6. La requête de Mme A... devant le tribunal administratif de Nancy a interrompu le délai de six mois fixé à l'article 29 du règlement (UE) n° 604/2013, qui courait à compter de l'acceptation implicite du transfert par L'Italie. Ce délai a recommencé à courir à compter de la notification le 5 juin 2018 au préfet des Vosges du jugement de ce tribunal et n'a pas été interrompu par l'appel du préfet devant cette cour. Le délai de six mois fixé à l'article 29 du règlement (UE) n° 604/2013 étant à ce jour expiré, la France est devenue responsable de l'examen de la demande de protection de Mme A.... Le litige étant dès lors privé d'objet, il n'y a pas lieu de statuer sur les requêtes du préfet des Vosges tendant à l'annulation et au sursis à exécution du jugement du tribunal administratif de Nancy du 5 juin 2018.
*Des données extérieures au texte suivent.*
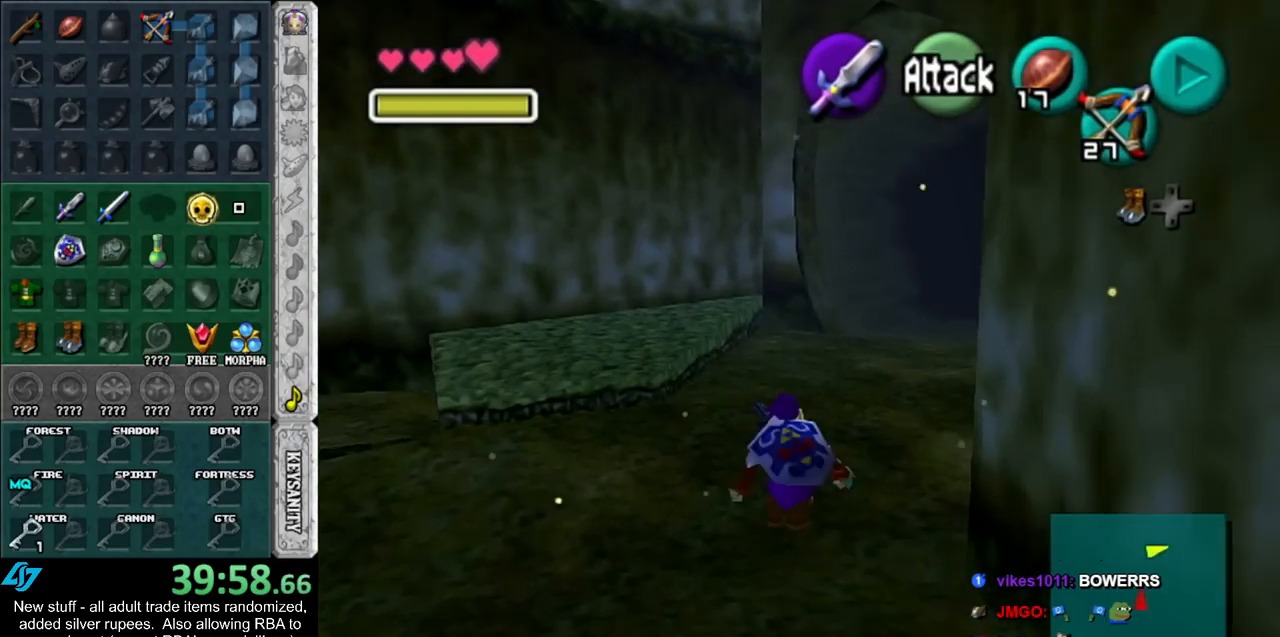
{"buttons": [], "left_stick": "up", "right_stick": "center", "events": [[17, "L1", "down"], [50, "A", "up"], [50, "left_stick", "up"], [233, "L1", "up"]]}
7. Il n'y a pas lieu dans les circonstances de l'espèce de mettre à la charge de l'Etat la somme que demande Me C..., avocat de Mme A..., au titre des dispositions des articles L. 761-1 du code de justice administrative et 37 de la loi du 10 juillet 1991.
DÉCIDE :
Article 1er : Il n'y a pas lieu de statuer sur les requêtes n° 18NC01728 et 18NC01729 du préfet des Vosges.
Article 2 : Les conclusions présentées par Me C..., avocat de Mme A..., au titre des dispositions des articles L. 761-1 du code de justice administrative et 37 de la loi du 10 juillet 1991 sont rejetées.
Article 3 : Le présent arrêt sera notifié au ministre de l'intérieur et à Mme B... A....
Copie en sera adressée au préfet des Vosges.